Derek Cowan, Director of Systems Engineering – APAC, Cohesity
Every 11 seconds over 33,000 Google searches are entered throughout the world, in that same time somewhere an organisation will need to respond to a ransomware attack. Since the AIDs Trojan in 1989, the first large scale ransomware attack, organisations have been faced with the questions of: How do we respond? Should we pay the ransom?
This is no trivial matter, and in fact, it is likely to get a lot worse in Australia in 2022 and could become a top three matter for board room meetings all over the economy.
Australia is already a major target for ransomware.
According to the Australian Cyber Security Centre (ACSC), there was a 13 per cent jump in 2020/21 in the number of cyber-crime reports (more than 67,500). And that was just the ones which were reported. That means there was a cyber-attack on average against an Australian business every eight minutes in that year – and it included high profile targets like JBS Foods and Uniting Care Queensland.
As a result, Australia’s State and Federal governments continue to intensify their focus on addressing ransomware, including the Federal government’s Home Affairs Department issuing a Ransomware Action Plan document.
This package of legislation and investment in anti-cybercrime is one of the strongest to date in Australia, and includes the government introducing laws to make it a stand-alone offence for all forms of cyber extortion, reflecting the seriousness and prevalence of cyber-crime in Australia today.
Whether through legislation and regulation, investor confidence, or customer expectations, and now expert advice, both company directors, and senior managers need to be proactive and take responsibility in actively managing their organisation against the risk of ransomware – pleading ignorance will not be acceptable. As more and more company information systems are being accessed by work from home staff, including across public networks, what must be done? What is best practice?
It starts with making sure that a company ransomware strategy is understood across the relevant tiers and functions of an organisation, from the board all the way to the IT admin or security operations team, with risk and compliance brought in too. Like any crisis, it’s frankly too late to plan your response when disaster strikes. This is particularly important when it comes to handling a ransomware attack. In most cases, the answer to the question ‘should we pay the ransom’ is “no”. There are multiple reasons why paying a ransom is not an effective ransomware response or remedy. And, while it may seem easier to pay, ransom payment does not guarantee business as normal the next day.
In addition, those funds your organisation has paid could fund the next attack, which may even be a key partner or customer. It could also be illegal to pay a ransom depending on the jurisdiction of your organisation’s operations. Interestingly, AXA recently announced it will no longer sell cyber insurance covering ransomware.
Death, taxes and cyberattacks – they are the three certainties in modern life.

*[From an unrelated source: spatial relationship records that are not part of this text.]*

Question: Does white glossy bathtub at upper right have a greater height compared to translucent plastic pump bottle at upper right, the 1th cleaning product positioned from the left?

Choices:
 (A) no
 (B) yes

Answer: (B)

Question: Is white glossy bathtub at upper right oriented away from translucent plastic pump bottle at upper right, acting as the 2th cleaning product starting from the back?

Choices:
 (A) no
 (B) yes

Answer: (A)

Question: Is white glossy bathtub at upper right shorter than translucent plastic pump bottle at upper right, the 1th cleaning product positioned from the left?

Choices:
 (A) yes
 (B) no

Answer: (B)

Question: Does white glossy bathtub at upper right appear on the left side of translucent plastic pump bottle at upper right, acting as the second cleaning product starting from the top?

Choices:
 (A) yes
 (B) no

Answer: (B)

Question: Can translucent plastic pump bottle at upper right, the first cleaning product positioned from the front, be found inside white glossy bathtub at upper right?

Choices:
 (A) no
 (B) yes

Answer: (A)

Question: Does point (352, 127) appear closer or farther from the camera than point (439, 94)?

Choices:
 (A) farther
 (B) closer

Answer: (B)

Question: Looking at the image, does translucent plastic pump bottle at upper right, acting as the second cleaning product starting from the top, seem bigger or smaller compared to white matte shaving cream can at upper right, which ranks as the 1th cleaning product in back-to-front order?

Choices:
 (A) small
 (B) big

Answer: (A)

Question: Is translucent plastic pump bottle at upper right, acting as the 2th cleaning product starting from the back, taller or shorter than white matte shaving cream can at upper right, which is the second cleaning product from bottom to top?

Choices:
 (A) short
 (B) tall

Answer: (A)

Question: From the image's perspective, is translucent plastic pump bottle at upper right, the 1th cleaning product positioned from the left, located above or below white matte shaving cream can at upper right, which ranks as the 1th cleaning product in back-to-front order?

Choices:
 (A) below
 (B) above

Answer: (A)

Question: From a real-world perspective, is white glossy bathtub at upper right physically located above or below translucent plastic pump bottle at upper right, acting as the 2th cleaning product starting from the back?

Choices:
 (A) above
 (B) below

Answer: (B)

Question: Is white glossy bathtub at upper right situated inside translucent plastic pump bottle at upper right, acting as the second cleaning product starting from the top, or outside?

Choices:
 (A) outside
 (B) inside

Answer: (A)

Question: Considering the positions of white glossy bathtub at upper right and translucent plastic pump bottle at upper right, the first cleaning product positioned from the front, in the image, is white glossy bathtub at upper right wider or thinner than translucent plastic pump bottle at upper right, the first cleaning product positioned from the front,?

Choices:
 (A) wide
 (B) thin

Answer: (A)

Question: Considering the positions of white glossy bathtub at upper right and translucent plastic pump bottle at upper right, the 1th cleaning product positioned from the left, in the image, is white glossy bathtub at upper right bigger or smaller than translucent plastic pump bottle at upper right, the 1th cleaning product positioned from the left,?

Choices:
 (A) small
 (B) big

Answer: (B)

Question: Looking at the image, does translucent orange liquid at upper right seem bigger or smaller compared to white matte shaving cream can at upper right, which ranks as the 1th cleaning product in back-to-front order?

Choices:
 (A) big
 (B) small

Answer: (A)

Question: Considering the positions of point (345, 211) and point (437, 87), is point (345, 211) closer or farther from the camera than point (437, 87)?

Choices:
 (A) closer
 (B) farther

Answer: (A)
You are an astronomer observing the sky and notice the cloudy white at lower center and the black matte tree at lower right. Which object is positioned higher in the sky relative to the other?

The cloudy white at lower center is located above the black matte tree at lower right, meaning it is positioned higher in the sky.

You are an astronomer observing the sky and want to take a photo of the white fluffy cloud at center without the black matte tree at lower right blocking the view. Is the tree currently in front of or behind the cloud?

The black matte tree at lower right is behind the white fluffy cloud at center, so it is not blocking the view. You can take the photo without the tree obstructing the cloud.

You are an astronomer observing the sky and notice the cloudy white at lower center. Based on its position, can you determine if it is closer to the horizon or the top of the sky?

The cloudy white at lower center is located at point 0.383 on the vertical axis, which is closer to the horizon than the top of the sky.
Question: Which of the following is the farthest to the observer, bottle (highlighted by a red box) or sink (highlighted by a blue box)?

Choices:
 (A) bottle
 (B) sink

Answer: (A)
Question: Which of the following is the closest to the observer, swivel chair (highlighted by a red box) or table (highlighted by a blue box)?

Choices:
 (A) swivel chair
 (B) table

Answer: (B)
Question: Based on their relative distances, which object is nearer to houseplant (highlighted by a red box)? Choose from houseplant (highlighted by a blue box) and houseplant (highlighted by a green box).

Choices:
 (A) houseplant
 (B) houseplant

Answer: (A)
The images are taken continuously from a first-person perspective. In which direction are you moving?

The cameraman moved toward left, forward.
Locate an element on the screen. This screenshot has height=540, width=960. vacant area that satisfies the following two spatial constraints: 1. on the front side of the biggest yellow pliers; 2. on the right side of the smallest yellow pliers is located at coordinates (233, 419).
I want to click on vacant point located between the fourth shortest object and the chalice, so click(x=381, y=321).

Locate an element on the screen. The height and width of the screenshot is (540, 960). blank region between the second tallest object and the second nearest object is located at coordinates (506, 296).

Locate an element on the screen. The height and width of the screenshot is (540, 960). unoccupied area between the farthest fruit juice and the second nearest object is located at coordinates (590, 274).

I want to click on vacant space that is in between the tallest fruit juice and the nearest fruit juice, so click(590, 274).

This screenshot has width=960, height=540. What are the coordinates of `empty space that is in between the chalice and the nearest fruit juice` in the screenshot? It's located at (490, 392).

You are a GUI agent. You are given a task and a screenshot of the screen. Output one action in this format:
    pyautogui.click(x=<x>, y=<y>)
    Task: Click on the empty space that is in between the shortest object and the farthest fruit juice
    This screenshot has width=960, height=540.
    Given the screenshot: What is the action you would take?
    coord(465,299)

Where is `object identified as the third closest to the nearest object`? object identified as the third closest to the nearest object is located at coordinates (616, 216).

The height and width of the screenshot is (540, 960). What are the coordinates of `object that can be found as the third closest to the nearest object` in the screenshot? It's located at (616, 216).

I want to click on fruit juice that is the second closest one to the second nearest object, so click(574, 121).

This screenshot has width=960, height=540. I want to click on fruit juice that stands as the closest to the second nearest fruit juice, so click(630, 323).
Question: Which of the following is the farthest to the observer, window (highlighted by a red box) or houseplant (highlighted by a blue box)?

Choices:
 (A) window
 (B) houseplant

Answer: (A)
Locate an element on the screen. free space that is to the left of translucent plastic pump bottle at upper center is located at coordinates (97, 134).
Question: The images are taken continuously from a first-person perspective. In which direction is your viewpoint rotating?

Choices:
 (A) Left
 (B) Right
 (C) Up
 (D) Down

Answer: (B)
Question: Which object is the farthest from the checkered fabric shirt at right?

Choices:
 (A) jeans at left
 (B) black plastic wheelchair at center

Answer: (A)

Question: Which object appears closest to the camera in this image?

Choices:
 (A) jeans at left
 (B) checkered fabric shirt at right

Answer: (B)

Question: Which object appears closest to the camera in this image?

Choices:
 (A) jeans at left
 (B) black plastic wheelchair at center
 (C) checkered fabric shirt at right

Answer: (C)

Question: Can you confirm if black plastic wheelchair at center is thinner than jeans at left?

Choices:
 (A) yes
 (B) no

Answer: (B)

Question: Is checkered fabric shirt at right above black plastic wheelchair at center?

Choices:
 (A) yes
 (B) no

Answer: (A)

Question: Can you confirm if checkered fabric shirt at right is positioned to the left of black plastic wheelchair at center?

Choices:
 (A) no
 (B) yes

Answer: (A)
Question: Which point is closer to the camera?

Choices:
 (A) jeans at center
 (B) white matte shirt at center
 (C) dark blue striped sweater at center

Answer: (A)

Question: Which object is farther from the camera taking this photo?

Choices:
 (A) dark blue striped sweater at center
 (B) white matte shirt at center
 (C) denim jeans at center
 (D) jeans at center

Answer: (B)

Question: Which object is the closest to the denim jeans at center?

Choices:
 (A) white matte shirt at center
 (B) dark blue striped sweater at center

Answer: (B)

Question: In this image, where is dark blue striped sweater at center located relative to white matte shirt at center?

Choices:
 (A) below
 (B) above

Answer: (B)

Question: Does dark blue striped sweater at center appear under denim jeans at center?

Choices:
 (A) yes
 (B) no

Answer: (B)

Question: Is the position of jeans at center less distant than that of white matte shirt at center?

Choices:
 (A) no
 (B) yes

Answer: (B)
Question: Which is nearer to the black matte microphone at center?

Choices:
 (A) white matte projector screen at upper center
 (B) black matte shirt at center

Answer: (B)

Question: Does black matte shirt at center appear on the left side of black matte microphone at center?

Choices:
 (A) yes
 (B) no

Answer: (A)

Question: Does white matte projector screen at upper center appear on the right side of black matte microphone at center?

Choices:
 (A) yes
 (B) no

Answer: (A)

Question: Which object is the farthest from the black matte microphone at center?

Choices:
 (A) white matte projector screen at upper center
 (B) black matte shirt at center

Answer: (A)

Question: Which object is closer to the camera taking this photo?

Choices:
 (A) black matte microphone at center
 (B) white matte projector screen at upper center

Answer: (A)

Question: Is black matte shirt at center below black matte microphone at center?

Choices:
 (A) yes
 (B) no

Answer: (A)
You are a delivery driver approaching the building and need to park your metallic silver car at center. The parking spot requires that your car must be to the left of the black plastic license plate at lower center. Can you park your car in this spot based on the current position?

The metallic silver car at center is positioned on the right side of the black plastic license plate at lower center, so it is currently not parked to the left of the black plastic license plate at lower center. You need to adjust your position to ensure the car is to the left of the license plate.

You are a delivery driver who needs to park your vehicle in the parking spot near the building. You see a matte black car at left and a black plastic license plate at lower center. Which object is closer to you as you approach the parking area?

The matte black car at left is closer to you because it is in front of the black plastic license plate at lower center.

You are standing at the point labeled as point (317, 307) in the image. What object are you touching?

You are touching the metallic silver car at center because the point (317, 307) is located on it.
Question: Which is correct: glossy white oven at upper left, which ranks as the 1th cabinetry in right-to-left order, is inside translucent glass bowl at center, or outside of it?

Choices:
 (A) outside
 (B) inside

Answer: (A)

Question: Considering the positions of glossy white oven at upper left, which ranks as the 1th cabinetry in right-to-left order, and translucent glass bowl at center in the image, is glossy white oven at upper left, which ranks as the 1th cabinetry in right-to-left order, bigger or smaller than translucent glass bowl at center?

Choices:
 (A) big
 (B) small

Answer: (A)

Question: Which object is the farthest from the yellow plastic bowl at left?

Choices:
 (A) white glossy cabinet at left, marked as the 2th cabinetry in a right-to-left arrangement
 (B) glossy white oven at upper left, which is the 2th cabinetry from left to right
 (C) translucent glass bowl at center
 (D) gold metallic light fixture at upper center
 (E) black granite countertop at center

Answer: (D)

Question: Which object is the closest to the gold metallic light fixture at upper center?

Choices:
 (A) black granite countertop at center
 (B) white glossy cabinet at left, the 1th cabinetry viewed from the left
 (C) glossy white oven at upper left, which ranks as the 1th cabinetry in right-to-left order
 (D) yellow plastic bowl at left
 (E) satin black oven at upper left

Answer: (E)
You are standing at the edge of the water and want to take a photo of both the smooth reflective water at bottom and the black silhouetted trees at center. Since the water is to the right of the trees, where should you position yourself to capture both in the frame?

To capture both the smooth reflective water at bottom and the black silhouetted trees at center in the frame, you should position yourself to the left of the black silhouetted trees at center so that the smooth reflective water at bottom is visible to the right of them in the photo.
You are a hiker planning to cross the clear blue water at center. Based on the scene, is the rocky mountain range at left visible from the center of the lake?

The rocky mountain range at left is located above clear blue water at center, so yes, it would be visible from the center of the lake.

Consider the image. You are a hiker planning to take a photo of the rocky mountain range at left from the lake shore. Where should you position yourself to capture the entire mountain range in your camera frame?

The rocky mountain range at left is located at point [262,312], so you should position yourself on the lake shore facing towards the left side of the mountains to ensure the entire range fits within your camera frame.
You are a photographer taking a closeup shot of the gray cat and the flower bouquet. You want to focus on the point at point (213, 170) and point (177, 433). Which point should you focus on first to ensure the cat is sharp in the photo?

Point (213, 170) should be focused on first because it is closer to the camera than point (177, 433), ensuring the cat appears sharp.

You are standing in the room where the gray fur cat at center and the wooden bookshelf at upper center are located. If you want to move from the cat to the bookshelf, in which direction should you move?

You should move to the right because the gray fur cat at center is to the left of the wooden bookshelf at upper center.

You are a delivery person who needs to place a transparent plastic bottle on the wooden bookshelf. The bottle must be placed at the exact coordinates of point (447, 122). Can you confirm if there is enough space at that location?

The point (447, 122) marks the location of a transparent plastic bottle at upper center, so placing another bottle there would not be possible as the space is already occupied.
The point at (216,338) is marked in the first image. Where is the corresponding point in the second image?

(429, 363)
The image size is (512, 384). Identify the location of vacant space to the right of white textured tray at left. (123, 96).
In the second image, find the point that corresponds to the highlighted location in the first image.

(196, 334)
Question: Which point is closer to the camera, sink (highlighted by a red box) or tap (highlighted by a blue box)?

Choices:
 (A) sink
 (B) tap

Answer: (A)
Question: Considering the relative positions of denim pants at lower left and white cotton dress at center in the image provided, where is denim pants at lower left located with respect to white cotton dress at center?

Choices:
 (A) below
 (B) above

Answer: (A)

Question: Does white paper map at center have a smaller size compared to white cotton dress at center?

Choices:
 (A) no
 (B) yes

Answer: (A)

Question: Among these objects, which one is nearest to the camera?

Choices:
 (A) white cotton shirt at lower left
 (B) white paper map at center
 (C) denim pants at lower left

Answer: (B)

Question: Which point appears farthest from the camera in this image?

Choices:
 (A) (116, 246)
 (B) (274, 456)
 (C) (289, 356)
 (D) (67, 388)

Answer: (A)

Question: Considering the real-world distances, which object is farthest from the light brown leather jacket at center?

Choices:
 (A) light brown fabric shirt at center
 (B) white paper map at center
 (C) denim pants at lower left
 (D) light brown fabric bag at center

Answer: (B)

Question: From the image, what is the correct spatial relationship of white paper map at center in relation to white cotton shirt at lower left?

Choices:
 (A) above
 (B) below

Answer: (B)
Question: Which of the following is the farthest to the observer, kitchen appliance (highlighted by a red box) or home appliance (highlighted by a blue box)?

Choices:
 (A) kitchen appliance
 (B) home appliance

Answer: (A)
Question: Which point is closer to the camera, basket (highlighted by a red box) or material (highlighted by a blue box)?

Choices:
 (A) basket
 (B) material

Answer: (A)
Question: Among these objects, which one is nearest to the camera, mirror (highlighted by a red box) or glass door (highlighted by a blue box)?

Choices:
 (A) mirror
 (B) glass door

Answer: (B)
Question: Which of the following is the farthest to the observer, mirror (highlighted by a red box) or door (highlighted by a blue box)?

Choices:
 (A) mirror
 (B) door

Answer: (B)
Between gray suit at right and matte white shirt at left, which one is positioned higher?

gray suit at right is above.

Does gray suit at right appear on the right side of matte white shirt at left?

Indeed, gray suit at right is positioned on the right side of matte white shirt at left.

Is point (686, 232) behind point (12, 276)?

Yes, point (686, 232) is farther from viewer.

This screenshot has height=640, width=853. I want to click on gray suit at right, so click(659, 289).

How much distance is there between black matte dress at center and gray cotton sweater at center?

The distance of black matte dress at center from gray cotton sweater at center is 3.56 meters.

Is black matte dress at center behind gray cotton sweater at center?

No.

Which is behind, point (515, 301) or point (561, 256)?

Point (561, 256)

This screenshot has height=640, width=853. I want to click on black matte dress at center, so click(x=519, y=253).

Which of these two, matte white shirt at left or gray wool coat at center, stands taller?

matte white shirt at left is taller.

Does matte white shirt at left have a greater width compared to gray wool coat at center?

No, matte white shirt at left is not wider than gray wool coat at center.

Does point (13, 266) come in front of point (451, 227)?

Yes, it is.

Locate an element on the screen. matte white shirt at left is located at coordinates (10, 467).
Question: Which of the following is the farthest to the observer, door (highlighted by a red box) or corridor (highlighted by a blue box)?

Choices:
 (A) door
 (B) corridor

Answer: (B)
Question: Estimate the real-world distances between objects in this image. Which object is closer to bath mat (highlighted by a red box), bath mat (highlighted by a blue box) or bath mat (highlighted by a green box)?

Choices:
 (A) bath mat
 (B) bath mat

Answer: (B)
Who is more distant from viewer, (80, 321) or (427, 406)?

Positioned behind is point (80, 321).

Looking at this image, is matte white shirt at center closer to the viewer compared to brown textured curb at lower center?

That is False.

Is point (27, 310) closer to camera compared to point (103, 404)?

Every organisation will fall victim to cyberattacks, for those that fall victim to ransomware there is a lasting threat to
business operations, and in many cases something malignant will have been going on for a long time.
A multi-layered security approach to prevent the attack is required upfront, but what about data recovery in the event of a breach of your network? A next-gen data management architecture offers organisations deeper data oversight and extends your security capabilities, ultimately providing a better chance of recovering against attacks. By understanding where your data resides and eliminating the fragmentation that occurs across multiple data silos, you immediately are in a better place to protect the precious data being held. Such next-gen data management solutions and services should consolidate silos, increase visibility, remove complexity, increase automation to eliminate human error and standardise processes, and offer immutable backup by design. Without this level of data management, organisations are unable to holistically protect, detect and recover from ransomware.
If you’re in a situation where you have been attacked and you must consider paying a ransom to get your data back, you’ve already lost. Businesses must get ahead of these attacks by preparing properly.
People focus on the defence, not on the recovery. Even though it may seem like the easiest way to get your business back up and running, paying a ransom doesn’t restore your system back to normal. There is often a lot more work to do, file corruptions, and a prolonged period of network/service outage. The quick dollar paid does not provide the remedy it promises. Taking proactive steps to next-gen data management, before an attack, by conducting regular backups and planning data recovery, will strengthen an organisation’s ability to respond and remedy a ransomware attack. For the organisations that take the passive approach, the crunch time of having to decide between paying a ransom to moderately recover, or losing it all, might be just eleven seconds away.